Question : si l’alliance Lepep, lors de la dernière campagne électorale, au lieu de promettre une Freedom of Information Act qui ne viendra sans doute jamais, avait promis de nettoyer les réseaux sociaux, aura-t-elle été élu ? C’est sans doute pour cela qu’il n’y a pas eu de débat national sur la question. C’est pour cela aussi que le gouvernement agit en catimini...

En Europe, divers services de police, qui demeurent indépendants des partis politiques dans leur fonctionnement, possèdent déjà un outil de vérification des informations afin de tordre le cou aux «fake news». En Italie et en Allemagne, il existe une loi qui oblige Facebook et YouTube à supprimer les contenus jugés par la justice comme étant indésirables en 24 heures, sous peine d’amendes pouvant aller jusqu’à 50 millions d’euros. En France, Macron, qui inspire l’entourage de Pravind Jugnauth, souhaitait une loi pour contrer les fake news avant et pendant la période électorale. Aux Etats-Unis, les révélations sur l’ingérence russe, par le biais des réseaux sociaux, ont provoqué une prise de conscience relative à l’utilisation détournée des espaces pub par des agents russes.

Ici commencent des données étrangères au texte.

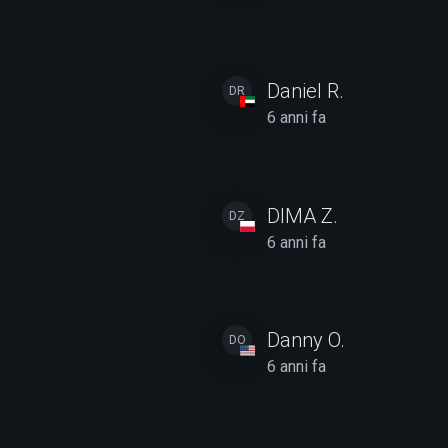
Daniel R.
DR
6 anni fa
DIMA Z.
DZ
6 anni fa
Danny O.
DO
6 anni fa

En Corée du Nord et la Chine, le contrôle de l’Etat est quasi total, et les réseaux sociaux américains se heurent à un rideau de fer.

Mais au fond, qui doit réguler les réseaux sociaux ? Qui décidera, par exemple, si les caricatures de Charlie Hebdo, de Deven T ou de Pov, devraient ou non être maintenues en ligne ? Certainement pas des politiciens qui essuient des critiques des citoyens face à leur manque de transparence et au népotisme. Si la police de Nobin était libre et indépendante, on aurait pu compter sur elle. Il reste donc que le judiciaire pour s’occuper de ces enjeux.